Thursday 7 October 2010

Who on earth is Reinecke?

That was what our replacement cellist asked when we played the string quartet number 4 by Carl Reinecke. Rafi, our regular cellist, is in India, where his daughter and her Indian husband are having a grand opening of their new kayaking and trekking resort on the upper Ganges. So we enlisted Ofer, a social historian and a fine cellist, to fill in. Ofer had never heard of Reinecke, who was conductor of the Gewandhaus orchestra and a friend of Brahms.

The quartet is very good, certainly worthy of several readings and maybe even of a performance. It has a lot of Hollywood moments, and at times sounds like the score to a TV western. Of course, he wrote this 100 years before there were Hollywood or TV westerns, so we can't accuse him of being hackneyed. The scherzo is delightful, with a clever mixing of pizzicato with arco that gives it a sly, mischievous character - satyrs playing nasty but funny tricks.

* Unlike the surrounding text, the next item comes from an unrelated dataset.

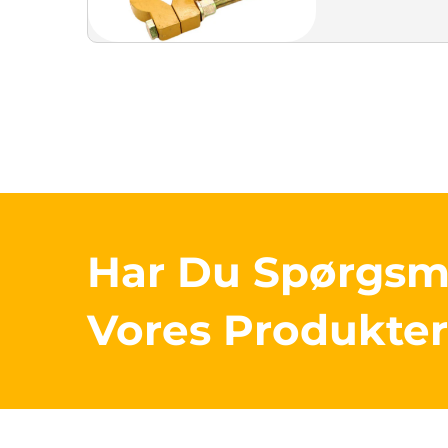
Har Du Spørgs
Vores Produkte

Music is from Merton Music, whose catalogue is published at Ourtext chamber music for strings. Their prices are ridiculously low, cheaper for sure than it would cost you to print on your home printer and bind yourself. I bought it back in the days when Theo Wyatt, the founder, ran the organization. I suggested to him that he publish the catalogue on-line, and he flatly refused. "If I publish the catalogue on the internet, there will be more demand than I can fill, and I will have to raise my prices." That's mom-and-pop marketing strategy with a vengeance! Anyway, Theo has since retired, and his successor John Harding is a bit less conservative. So you can now see the catalogue and order via the Ourtext website.

1 comment:

  1. I concur with your high opinion of the Reinecke #4. Another Merton treasure your group might like is a quartet by Reissiger, Op. 111 #3, especially its last two movements. And among my most recent obscure-quartet enthusiasms, I have to put in a plug for the early and largely unknown quartets by Franz Schubert!